Le sol se teintera de noir et quelqu'un pensera avoir découvert une source de pétrole. Puis il trouvera mon cadavre et ainsi, même dans la mort je réussirais à décevoir quelqu'un. Il se dira qu'il a trouvé un monstre, que quelqu'un la poussé de la falaise car après tout un monstre ne se suiciderait pas. Cela ferait pitié. Et personne ne veut éprouver de la sympathie pour un monstre.
Une bourrasque soulève mon chapeau et je suis obligée de reculer pour le rattraper, le replaçant vivement sur ma tête, je cache les racines noirs de mes cheveux.

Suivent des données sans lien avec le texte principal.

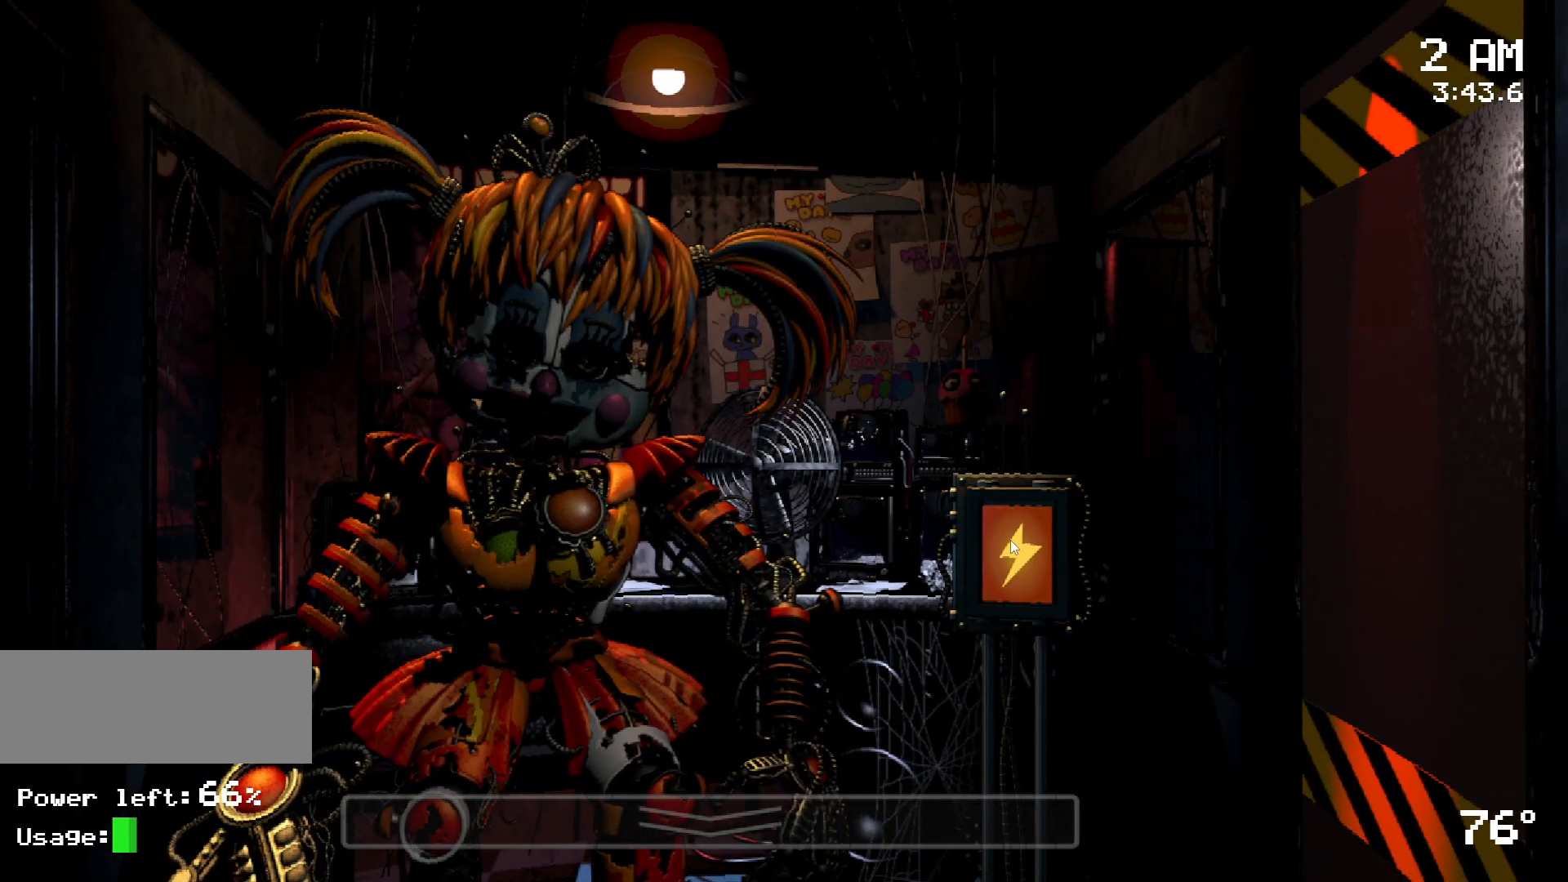
{"keys": [], "mouse": [], "events": [[300, "mouse_left", "down"], [350, "mouse_left", "up"]]}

C'est un chapeau étrange dont je ne connais pas le nom, il tombe en pointe sur le devant et semble se redresser par derrière, j'appelle ça un chapeau de chasseur. Car ces chapeaux ne semblent pas être portés par qui que ce soit d'autre. Le cuir qui le constitue est noir et je l'aime beaucoup car le noir est une couleur simple. Je m'y sens à l'aise, je n'ai pas l'impression d'en faire trop. J'ai peur d'en faire trop.
Lysithea.
Un sursaut. Je me mets droite comme un automate. J'attends.
Secteur A67. Banshee.
"Compris."
Je me permets de me détendre. La communication a été rompue. Mon crâne est encore brûlant, la voix y résonne doucement comme un écho dans une cave. À croire que j'ai la tête vide. Un soupir. Je porte une main à mon col et le redresse. De même pour mon chapeau. Et je me mets en marche. Mon arme à feu battant ma cuisse à chacun de mes pas. Ma faux pesant lourdement dans mon dos.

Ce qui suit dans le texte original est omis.